Here in the Inland Empire, we have CEEM, the Cooperative Economic Empowerment Movement. CEEM’s mission is “to establish true parity for the Black Community. It envisions a future where economic equality isn’t just an ideal, but a lived reality for everyone, regardless of race.” But CEEM also stands as a beacon of cooperative economics. It is a self-governing, democratic entity, wholly owned and operated by its members.” Can you imagine what our communities would look like if we invested into a CEEM in every community?
According to the McKinsey Institute for Economic Mobility, Black consumers’ collective economic power is set to expand dramatically, from about $910 Billion in consumption in 2019 to $1.7 trillion (in nominal dollars) in 2030. Can we imagine the possibilities of giving this administration what it wants and segregating our money into our own community.
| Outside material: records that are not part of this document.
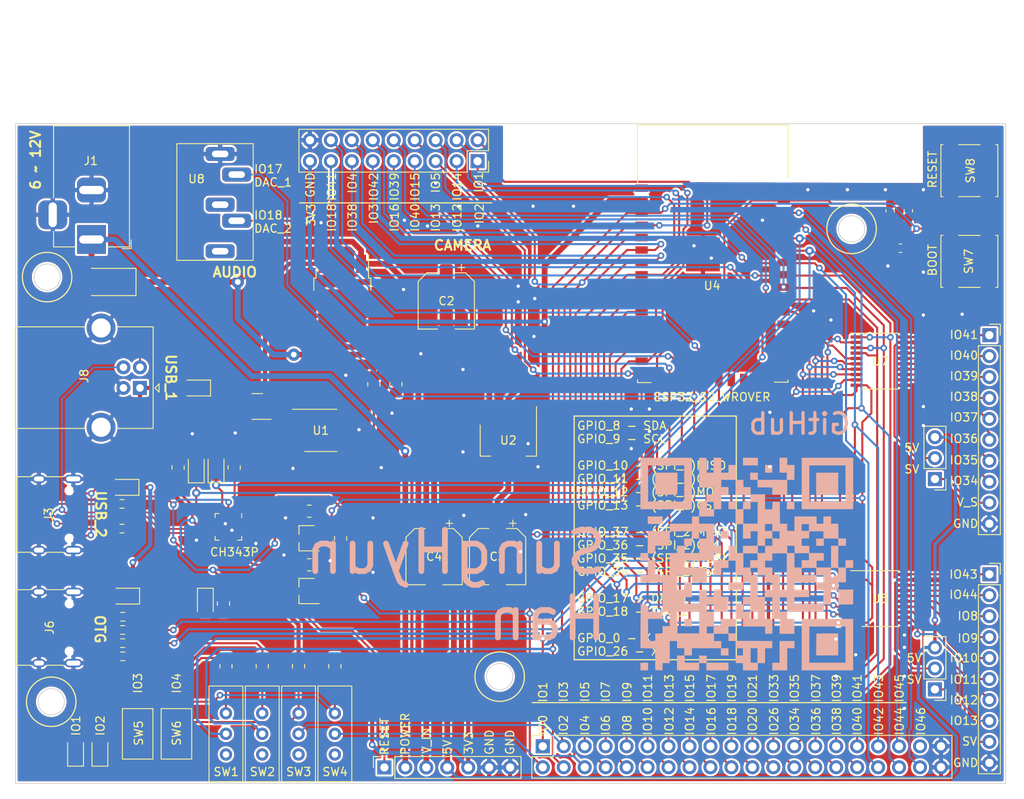
<source format=kicad_pcb>
(kicad_pcb (version 20211014) (generator pcbnew)

  (general
    (thickness 1.6)
  )

  (paper "A4")
  (layers
    (0 "F.Cu" signal)
    (31 "B.Cu" signal)
    (32 "B.Adhes" user "B.Adhesive")
    (33 "F.Adhes" user "F.Adhesive")
    (34 "B.Paste" user)
    (35 "F.Paste" user)
    (36 "B.SilkS" user "B.Silkscreen")
    (37 "F.SilkS" user "F.Silkscreen")
    (38 "B.Mask" user)
    (39 "F.Mask" user)
    (40 "Dwgs.User" user "User.Drawings")
    (41 "Cmts.User" user "User.Comments")
    (42 "Eco1.User" user "User.Eco1")
    (43 "Eco2.User" user "User.Eco2")
    (44 "Edge.Cuts" user)
    (45 "Margin" user)
    (46 "B.CrtYd" user "B.Courtyard")
    (47 "F.CrtYd" user "F.Courtyard")
    (48 "B.Fab" user)
    (49 "F.Fab" user)
    (50 "User.1" user)
    (51 "User.2" user)
    (52 "User.3" user)
    (53 "User.4" user)
    (54 "User.5" user)
    (55 "User.6" user)
    (56 "User.7" user)
    (57 "User.8" user)
    (58 "User.9" user)
  )

  (setup
    (stackup
      (layer "F.SilkS" (type "Top Silk Screen"))
      (layer "F.Paste" (type "Top Solder Paste"))
      (layer "F.Mask" (type "Top Solder Mask") (thickness 0.01))
      (layer "F.Cu" (type "copper") (thickness 0.035))
      (layer "dielectric 1" (type "core") (thickness 1.51) (material "FR4") (epsilon_r 4.5) (loss_tangent 0.02))
      (layer "B.Cu" (type "copper") (thickness 0.035))
      (layer "B.Mask" (type "Bottom Solder Mask") (thickness 0.01))
      (layer "B.Paste" (type "Bottom Solder Paste"))
      (layer "B.SilkS" (type "Bottom Silk Screen"))
      (copper_finish "None")
      (dielectric_constraints no)
    )
    (pad_to_mask_clearance 0)
    (pcbplotparams
      (layerselection 0x00010f0_ffffffff)
      (disableapertmacros false)
      (usegerberextensions false)
      (usegerberattributes true)
      (usegerberadvancedattributes true)
      (creategerberjobfile true)
      (svguseinch false)
      (svgprecision 6)
      (excludeedgelayer true)
      (plotframeref false)
      (viasonmask false)
      (mode 1)
      (useauxorigin false)
      (hpglpennumber 1)
      (hpglpenspeed 20)
      (hpglpendiameter 15.000000)
      (dxfpolygonmode true)
      (dxfimperialunits true)
      (dxfusepcbnewfont true)
      (psnegative false)
      (psa4output false)
      (plotreference true)
      (plotvalue true)
      (plotinvisibletext false)
      (sketchpadsonfab false)
      (subtractmaskfromsilk false)
      (outputformat 1)
      (mirror false)
      (drillshape 0)
      (scaleselection 1)
      (outputdirectory "GetBer/")
    )
  )

  (net 0 "")
  (net 1 "+5V")
  (net 2 "GND")
  (net 3 "/Vin")
  (net 4 "+3V3")
  (net 5 "/RESET")
  (net 6 "/POWER")
  (net 7 "/USB_5V")
  (net 8 "/VBUS_1")
  (net 9 "Net-(D4-Pad2)")
  (net 10 "Net-(D6-Pad2)")
  (net 11 "Net-(D7-Pad2)")
  (net 12 "Net-(D8-Pad2)")
  (net 13 "Net-(D11-Pad2)")
  (net 14 "Net-(D12-Pad2)")
  (net 15 "/_IO43")
  (net 16 "/_IO44")
  (net 17 "/_IO8")
  (net 18 "/_IO9")
  (net 19 "/_IO10")
  (net 20 "/_IO11")
  (net 21 "/_IO12")
  (net 22 "/_IO13")
  (net 23 "/signal_v1")
  (net 24 "Net-(J3-PadA5)")
  (net 25 "/USB_COM+")
  (net 26 "/USB_COM-")
  (net 27 "unconnected-(J3-PadA8)")
  (net 28 "Net-(J3-PadB5)")
  (net 29 "unconnected-(J3-PadB8)")
  (net 30 "/_IO41")
  (net 31 "/_IO40")
  (net 32 "/_IO39")
  (net 33 "/_IO38")
  (net 34 "/_IO37")
  (net 35 "/_IO36")
  (net 36 "/_IO35")
  (net 37 "/_IO34")
  (net 38 "/signal_v2")
  (net 39 "/IO0")
  (net 40 "/IO1")
  (net 41 "/IO2")
  (net 42 "/IO3")
  (net 43 "/HREF")
  (net 44 "/IO5")
  (net 45 "/IO6")
  (net 46 "/IO7")
  (net 47 "/IO8")
  (net 48 "/IO9")
  (net 49 "/IO10")
  (net 50 "/IO11")
  (net 51 "/IO12")
  (net 52 "/IO13")
  (net 53 "/IO14")
  (net 54 "/IO15")
  (net 55 "/IO16")
  (net 56 "/IO17")
  (net 57 "/IO18")
  (net 58 "/IO19")
  (net 59 "/IO20")
  (net 60 "/IO21")
  (net 61 "/IO26")
  (net 62 "/IO33")
  (net 63 "/IO34")
  (net 64 "/IO35")
  (net 65 "/IO36")
  (net 66 "/IO37")
  (net 67 "/IO38")
  (net 68 "/IO39")
  (net 69 "/IO40")
  (net 70 "/IO41")
  (net 71 "/IO42")
  (net 72 "/IO43")
  (net 73 "/IO44")
  (net 74 "/IO45")
  (net 75 "/IO46")
  (net 76 "Net-(J6-PadA5)")
  (net 77 "/USB_OTG+")
  (net 78 "/USB_OTG-")
  (net 79 "unconnected-(J6-PadA8)")
  (net 80 "Net-(J6-PadB5)")
  (net 81 "unconnected-(J6-PadB8)")
  (net 82 "Net-(J10-Pad2)")
  (net 83 "Net-(J13-Pad2)")
  (net 84 "Net-(Q1-Pad1)")
  (net 85 "Net-(Q2-Pad1)")
  (net 86 "Net-(Q2-Pad2)")
  (net 87 "Net-(Q3-Pad1)")
  (net 88 "Net-(Q3-Pad3)")
  (net 89 "Net-(U1-Pad3)")
  (net 90 "Net-(SW1-Pad1)")
  (net 91 "Net-(SW2-Pad1)")
  (net 92 "Net-(SW3-Pad1)")
  (net 93 "Net-(SW4-Pad1)")
  (net 94 "unconnected-(SW1-Pad3)")
  (net 95 "unconnected-(SW2-Pad3)")
  (net 96 "unconnected-(SW3-Pad3)")
  (net 97 "unconnected-(SW4-Pad3)")
  (net 98 "unconnected-(U1-Pad5)")
  (net 99 "unconnected-(U1-Pad6)")
  (net 100 "unconnected-(U1-Pad7)")
  (net 101 "unconnected-(U6-Pad10)")
  (net 102 "unconnected-(U6-Pad11)")
  (net 103 "unconnected-(U6-Pad14)")
  (net 104 "unconnected-(U6-Pad15)")
  (net 105 "unconnected-(U6-Pad16)")
  (net 106 "unconnected-(U8-Pad2)")
  (net 107 "unconnected-(U8-Pad4)")
  (net 108 "unconnected-(J5-Pad37)")

  (footprint "Resistor_SMD:R_0805_2012Metric_Pad1.20x1.40mm_HandSolder" (layer "F.Cu") (at 125.775 111.89 90))

  (footprint "Diode_SMD:D_0805_2012Metric_Pad1.15x1.40mm_HandSolder" (layer "F.Cu") (at 99.475 105.7 180))

  (footprint "Package_SO:TSSOP-20_4.4x6.5mm_P0.65mm" (layer "F.Cu") (at 191.175 90.39))

  (footprint "Resistor_SMD:R_0805_2012Metric_Pad1.20x1.40mm_HandSolder" (layer "F.Cu") (at 125.075 127.39 -90))

  (footprint "Connector_PinSocket_2.54mm:PinSocket_1x10_P2.54mm_Vertical" (layer "F.Cu") (at 204.4 116.24))

  (footprint "LED_SMD:LED_0805_2012Metric_Pad1.15x1.40mm_HandSolder" (layer "F.Cu") (at 108.275 103.29 90))

  (footprint "Resistor_SMD:R_0805_2012Metric_Pad1.20x1.40mm_HandSolder" (layer "F.Cu") (at 132.475 93.19 -90))

  (footprint "Button_Switch_SMD:SW_SPST_CK_RS282G05A3" (layer "F.Cu") (at 101.175 135.59 -90))

  (footprint "Connector_USB:USB_C_Receptacle_XKB_U262-16XN-4BVC11" (layer "F.Cu") (at 90.275 108.99 -90))

  (footprint "Resistor_SMD:R_0805_2012Metric_Pad1.20x1.40mm_HandSolder" (layer "F.Cu") (at 112.875 103.29 -90))

  (footprint "Capacitor_SMD:C_0603_1608Metric_Pad1.08x0.95mm_HandSolder" (layer "F.Cu") (at 193.6375 76.69 180))

  (footprint "Package_SO:TSSOP-20_4.4x6.5mm_P0.65mm" (layer "F.Cu") (at 191.175 119.19))

  (footprint "Resistor_SMD:R_0603_1608Metric_Pad0.98x0.95mm_HandSolder" (layer "F.Cu") (at 99.35 122.99))

  (footprint "LED_SMD:LED_0805_2012Metric_Pad1.15x1.40mm_HandSolder" (layer "F.Cu") (at 109.375 119.79 -90))

  (footprint "Connector_PinSocket_2.54mm:PinSocket_1x10_P2.54mm_Vertical" (layer "F.Cu") (at 204.4 87.24))

  (footprint "Diode_SMD:D_0805_2012Metric_Pad1.15x1.40mm_HandSolder" (layer "F.Cu") (at 108.15 93.65 180))

  (footprint "Button_Switch_THT:switch_3pin_1C2T" (layer "F.Cu") (at 111.875 135.59 -90))

  (footprint "Resistor_SMD:R_0805_2012Metric_Pad1.20x1.40mm_HandSolder" (layer "F.Cu") (at 116.275 127.39 -90))

  (footprint "Resistor_SMD:R_0603_1608Metric_Pad0.98x0.95mm_HandSolder" (layer "F.Cu") (at 99.375 121.39))

  (footprint "Button_Switch_THT:switch_3pin_1C2T" (layer "F.Cu") (at 125.075 135.59 -90))

  (footprint "Button_Switch_THT:switch_3pin_1C2T" (layer "F.Cu") (at 116.275 135.59 -90))

  (footprint "Connector_PinHeader_2.54mm:PinHeader_1x03_P2.54mm_Vertical" (layer "F.Cu") (at 197.8 130.2 180))

  (footprint "Button_Switch_SMD:SW_SPST_B3S-1000" (layer "F.Cu") (at 201.975 67.29 90))

  (footprint "Capacitor_SMD:CP_Elec_6.3x5.7" (layer "F.Cu") (at 138.575 83.09 -90))

  (footprint "Resistor_SMD:R_0805_2012Metric_Pad1.20x1.40mm_HandSolder" (layer "F.Cu") (at 121.975 115.09 180))

  (footprint "Capacitor_SMD:C_0603_1608Metric_Pad1.08x0.95mm_HandSolder" (layer "F.Cu") (at 192.375 72.1525 -90))

  (footprint "Package_TO_SOT_SMD:TSOT-23" (layer "F.Cu") (at 121.675 111.89 180))

  (footprint "LED_SMD:LED_0805_2012Metric_Pad1.15x1.40mm_HandSolder" (layer "F.Cu") (at 93.65 137.65 90))

  (footprint "Package_TO_SOT_SMD:TO-252-2" (layer "F.Cu") (at 125.975 82.79 -90))

  (footprint "Diode_SMD:D_SMA" (layer "F.Cu") (at 97.575 80.79 180))

  (footprint "Capacitor_SMD:CP_Elec_6.3x5.7" (layer "F.Cu") (at 144.8 114.1 -90))

  (footprint "Resistor_SMD:R_0805_2012Metric_Pad1.20x1.40mm_HandSolder" (layer "F.Cu") (at 111.875 127.39 -90))

  (footprint "Capacitor_SMD:C_0603_1608Metric_Pad1.08x0.95mm_HandSolder" (layer "F.Cu") (at 194.575 72.1525 -90))

  (footprint "Connector_PinSocket_2.54mm:PinSocket_1x07_P2.54mm_Vertical" (layer "F.Cu") (at 131.075 139.665 90))

  (footprint "Connector_USB:USB_B_OST_USB-B1HSxx_Horizontal" (layer "F.Cu") (at 101.4525 93.64 180))

  (footprint "Capacitor_SMD:CP_Elec_6.3x5.7" (layer "F.Cu") (at 137.1 114.1 -90))

  (footprint "Connector_Audio:PJ-325" (layer "F.Cu") (at 111.175 65.265 -90))

  (footprint "Resistor_SMD:R_0805_2012Metric_Pad1.20x1.40mm_HandSolder" (layer "F.Cu") (at 129.8 93.2 -90))

  (footprint "Connector_USB:USB_C_Receptacle_XKB_U262-16XN-4BVC11" (layer "F.Cu") (at 90.29 122.69 -90))

  (footprint "Resistor_SMD:R_0603_1608Metric_Pad0.98x0.95mm_HandSolder" (layer "F.Cu") (at 99.275 107.7))

  (footprint "Resistor_SMD:R_0805_2012Metric_Pad1.20x1.40mm_HandSolder" (layer "F.Cu") (at 111.575 119.79 90))

  (footprint "Resistor_SMD:R_0603_1608Metric_Pad0.98x0.95mm_HandSolder" (layer "F.Cu") (at 99.375 126.19))

  (footprint "Diode_SMD:D_0805_2012Metric_Pad1.15x1.40mm_HandSolder" (layer "F.Cu") (at 99.55 118.89 180))

  (footprint "RF_Module:ESP32-S2-WROVER" (layer "F.Cu") (at 170.875 81.19))

  (footprint "Package_TO_SOT_SMD:SOT-223-3_TabPin2" (layer "F.Cu") (at 146.1 100 -90))

  (footprint "Package_TO_SOT_SMD:SOT-23" (layer "F.Cu") (at 115.675 95.89 180))

  (footprint "Resistor_SMD:R_0805_2012Metric_Pad1.20x1.40mm_HandSolder" (layer "F.Cu") (at 120.675 127.39 -90))

  (footprint "Package_DFN_QFN:QFN-16-1EP_3x3mm_P0.5mm_EP1.75x1.75mm" (layer "F.Cu")
    (tedit 5DC5F6A3) (tstamp d4263109-3b84-464a-ac0b-41d8041c7f71)
    (at 112.175 110.49 -90)
    (descr "QFN, 16 Pin (https://www.onsemi.com/pub/Collateral/NCN4555-D.PDF), generated with kicad-footprint-generator ipc_noLead_generator.py")
    (tags "QFN NoLead")
    (property "Sheetfile" "ESP32_S2DevelopBoard.kicad_sch")
    (property "Sheetname" "")
    (path "/d234370e-80b7-4153-9422-bb8320782ba7")
    (attr smd)
    (fp_text reference "U6" (at 0 -2.8 90) (layer "F.SilkS") hide
      (effects (font (size 1 1) (thickness 0.15)))
      (tstamp 3c224dff-25cf-4161-a2db-bdd0ff9f1a86)
    )
    (fp_text value "CH343P" (at 0 2.8 90) (layer "F.Fab")
      (effects (font (size 1 1) (thickness 0.15)))
      (tstamp 8b615883-b77a-46ac-a0b3-89c8d5439256)
    )
    (fp_text user "${REFERENCE}" (at 0 0 90) (layer "F.Fab")
      (effects (font (size 0.75 0.75) (thickness 0.11)))
      (tstamp f0f3ca7f-435f-4a63-9f7b-b3096a5e66c9)
    )
    (fp_line (start -1.61 1.61) (end -1.61 1.135) (layer "F.SilkS") (width 0.12) (tstamp 4aaeb9e9-171d-4e62-a17c-1b8ddd3501a4))
    (fp_line (start 1.135 1.61) (end 1.61 1.61) (layer "F.SilkS") (width 0.12) (tstamp 61b3b4f2-e3c9-4061-a222-e5acb3b34a0c))
    (fp_line (start 1.61 1.61) (end 1.61 1.135) (layer "F.SilkS") (width 0.12) (tstamp 65476984-2a0e-4986-85c1-3bd198c7114f))
    (fp_line (start -1.135 -1.61) (end -1.61 -1.61) (layer "F.SilkS") (width 0.12) (tstamp 6c4e0633-e40d-4745-8566-f7c811a18931))
    (fp_line (start 1.135 -1.61) (end 1.61 -1.61) (layer "F.SilkS") (width 0.12) (tstamp aaf20063-b95f-42c2-8107-6d035295f1ed))
    (fp_line (start 1.61 -1.61) (end 1.61 -1.135) (layer "F.SilkS") (width 0.12) (tstamp bfc7df7f-f409-49b2-b3d0-4126b355b49f))
    (fp_line (start -1.135 1.61) (end -1.61 1.61) (layer "F.SilkS") (width 0.12) (tstamp c1c0be3b-5f52-4ff2-9b24-a200c554ddf2))
    (fp_line (start 2.1 2.1) (end 2.1 -2.1) (layer "F.CrtYd") (width 0.05) (tstamp 0541eb12-3c1f-4316-aca6-2b1d9ed66c86))
    (fp_line (start 2.1 -2.1) (end -2.1 -2.1) (layer "F.CrtYd") (width 0.05) (tstamp 788ae8c2-1786-4530-ad54-1fbb2cfe74b9))
    (fp_line (start -2.1 2.1) (end 2.1 2.1) (layer "F.CrtYd") (width 0.05) (tstamp a2330602-2df2-4d0d-9a77-5b89856a298d))
    (fp_line (start -2.1 -2.1) (end -2.1 2.1) (layer "F.CrtYd") (width 0.05) (tstamp d264a901-8dbd-4ff6-b08b-74e0c26e77fa))
    (fp_line (start -1.5 1.5) (end -1.5 -0.75) (layer "F.Fab") (width 0.1) (tstamp 18814929-d0c9-4e08-9ac3-fdcc903c09ff))
    (fp_line (start -1.5 -0.75) (end -0.75 -1.5) (layer "F.Fab") (width 0.1) (tstamp 53957e9b-e46b-4893-9e71-3a8bafcfe663))
    (fp_line (start 1.5 1.5) (end -1.5 1.5) (layer "F.Fab") (width 0.1) (tstamp 883991da-305f-4843-b068-1dea2ff3cac2))
    (fp_line (start 1.5 -1.5) (end 1.5 1.5) (layer "F.Fab") (width 0.1) (tstamp b6003726-046a-41d8-8fc9-aa8d849bd410))
    (fp_line (start -0.75 -1.5) (end 1.5 -1.5) (layer "F.Fab") (width 0.1) (tstamp e9b6b02e-887b-48e7-b771-0767d5efe6c1))
    (pad "" smd roundrect (at -0.44 0.44 270) (size 0.71 0.71) (layers "F.Paste") (roundrect_rratio 0.25) (tstamp 17b222c1-f2fc-43e8-869d-36043a8dd2a0))
    (pad "" smd roundrect (at 0.44 -0.44 270) (size 0.71 0.71) (layers "F.Paste") (roundrect_rratio 0.25) (tstamp 563a8492-f321-44c9-ac92-622a67c80784))
    (pad "" smd roundrect (at 0.44 0.44 270) (size 0.71 0.71) (layers "F.Paste") (roundrect_rratio 0.25) (tstamp c99d63c9-b8a7-4832-b030-c2ddefcfb5f4))
    (pad "" smd roundrect (at -0.44 -0.44 270) (size 0.71 0.71) (layers "F.Paste") (roundrect_rratio 0.25) (tstamp ce4f9185-db05-4572-a4fc-2206bbfac25d))
    (pad "1" smd roundrect (at -1.4625 -0.75 270) (size 0.775 0.25) (layers "F.Cu" "F.Paste" "F.Mask") (roundrect_rratio 0.25)
      (net 4 "+3V3") (pinfunction "VIO") (pintype "input") (tstamp cff34019-90c2-4d0b-a090-2a4b5fac06ac))
    (pad "2" smd roundrect (at -1.4625 -0.25 270) (size 0.775 0.25) (layers "F.Cu" "F.Paste" "F.Mask") (roundrect_rratio 0.25)
      (net 2 "GND") (pinfunction "GND") (pintype "input") (tstamp 1bb6c462-f5da-4d73-9cca-ddc66286f82a))
    (pad "3" smd roundrect (at -1.4625 0.25 270) (size 0.775 0.25) (layers "F.Cu" "F.Paste" "F.Mask") (roundrect_rratio 0.25)
      (net 8 "/VBUS_1") (pinf
... [1818375 chars truncated]
</source>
Can we imagine creating a Black Wallstreet in every community where we live, shop and invest.
A boycott is fine. It sends a message to be sent. But a strategic realignment of resources would be the real answer. We know that the attempt is to take away any and every bit of progress we have made over the past 60 years. OK, bet. Given that the wealth of this country was generated with free, unpaid labor, and yet, it still cannot succeed without our contributions, what more evidence do we need to give it what it is asking for.